[Saved entries]
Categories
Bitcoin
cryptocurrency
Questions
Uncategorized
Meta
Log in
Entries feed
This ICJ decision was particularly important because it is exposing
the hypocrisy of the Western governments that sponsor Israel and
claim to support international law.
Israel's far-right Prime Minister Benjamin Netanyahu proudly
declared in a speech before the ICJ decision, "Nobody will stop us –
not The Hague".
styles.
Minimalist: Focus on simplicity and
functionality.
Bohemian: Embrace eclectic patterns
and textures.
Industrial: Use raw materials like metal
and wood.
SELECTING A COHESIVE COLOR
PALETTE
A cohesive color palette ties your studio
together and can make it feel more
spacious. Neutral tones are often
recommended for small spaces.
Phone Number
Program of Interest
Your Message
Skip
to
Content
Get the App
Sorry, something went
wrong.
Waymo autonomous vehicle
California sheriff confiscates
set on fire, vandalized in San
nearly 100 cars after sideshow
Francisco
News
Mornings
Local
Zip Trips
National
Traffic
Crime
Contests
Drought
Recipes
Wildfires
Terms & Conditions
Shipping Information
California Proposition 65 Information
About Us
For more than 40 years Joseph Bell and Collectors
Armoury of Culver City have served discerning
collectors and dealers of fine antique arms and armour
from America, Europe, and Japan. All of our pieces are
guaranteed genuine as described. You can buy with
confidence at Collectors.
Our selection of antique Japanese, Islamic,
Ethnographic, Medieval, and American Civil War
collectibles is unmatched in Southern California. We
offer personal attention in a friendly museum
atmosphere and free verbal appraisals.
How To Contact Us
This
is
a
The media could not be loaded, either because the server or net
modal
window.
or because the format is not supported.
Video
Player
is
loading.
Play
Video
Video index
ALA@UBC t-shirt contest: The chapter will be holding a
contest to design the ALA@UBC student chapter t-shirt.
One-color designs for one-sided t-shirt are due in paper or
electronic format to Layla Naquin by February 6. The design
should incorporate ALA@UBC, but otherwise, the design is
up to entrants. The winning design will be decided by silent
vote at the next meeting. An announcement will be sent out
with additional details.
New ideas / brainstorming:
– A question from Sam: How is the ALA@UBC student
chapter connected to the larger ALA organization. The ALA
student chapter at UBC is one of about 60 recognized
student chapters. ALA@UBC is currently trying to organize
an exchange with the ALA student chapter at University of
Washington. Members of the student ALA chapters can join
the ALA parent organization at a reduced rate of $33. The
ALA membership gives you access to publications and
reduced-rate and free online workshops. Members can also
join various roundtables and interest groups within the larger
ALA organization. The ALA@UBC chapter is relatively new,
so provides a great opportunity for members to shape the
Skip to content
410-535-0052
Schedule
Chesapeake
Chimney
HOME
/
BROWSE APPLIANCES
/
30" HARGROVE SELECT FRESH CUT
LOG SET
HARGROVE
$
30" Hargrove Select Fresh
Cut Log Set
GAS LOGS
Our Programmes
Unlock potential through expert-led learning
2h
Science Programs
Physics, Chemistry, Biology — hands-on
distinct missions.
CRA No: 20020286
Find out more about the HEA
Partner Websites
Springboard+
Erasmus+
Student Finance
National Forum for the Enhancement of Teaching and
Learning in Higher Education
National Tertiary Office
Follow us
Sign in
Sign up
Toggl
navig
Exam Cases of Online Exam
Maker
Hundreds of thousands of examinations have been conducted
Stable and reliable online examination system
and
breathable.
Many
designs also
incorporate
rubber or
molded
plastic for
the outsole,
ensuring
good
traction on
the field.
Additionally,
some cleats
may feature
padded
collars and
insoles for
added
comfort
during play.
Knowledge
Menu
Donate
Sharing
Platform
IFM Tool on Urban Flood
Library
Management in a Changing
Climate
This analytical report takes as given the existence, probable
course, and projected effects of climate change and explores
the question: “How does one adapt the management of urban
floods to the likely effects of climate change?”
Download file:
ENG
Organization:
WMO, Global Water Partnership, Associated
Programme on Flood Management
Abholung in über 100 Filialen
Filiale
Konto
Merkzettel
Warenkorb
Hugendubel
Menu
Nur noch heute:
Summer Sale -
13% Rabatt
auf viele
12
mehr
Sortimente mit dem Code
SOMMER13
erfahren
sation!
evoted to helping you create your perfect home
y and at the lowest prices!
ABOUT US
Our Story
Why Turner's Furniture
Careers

- [TO-DO ITEM]:
Reproduce every line from the start of the entries down to the line containing "California sheriff confiscates", switching "Phone Number" to "Email Address" and leaving everything else unchanged.

- [WRITTEN SOLUTION]:
Categories
Bitcoin
cryptocurrency
Questions
Uncategorized
Meta
Log in
Entries feed
This ICJ decision was particularly important because it is exposing
the hypocrisy of the Western governments that sponsor Israel and
claim to support international law.
Israel's far-right Prime Minister Benjamin Netanyahu proudly
declared in a speech before the ICJ decision, "Nobody will stop us –
not The Hague".
styles.
Minimalist: Focus on simplicity and
functionality.
Bohemian: Embrace eclectic patterns
and textures.
Industrial: Use raw materials like metal
and wood.
SELECTING A COHESIVE COLOR
PALETTE
A cohesive color palette ties your studio
together and can make it feel more
spacious. Neutral tones are often
recommended for small spaces.
Email Address
Program of Interest
Your Message
Skip
to
Content
Get the App
Sorry, something went
wrong.
Waymo autonomous vehicle
California sheriff confiscates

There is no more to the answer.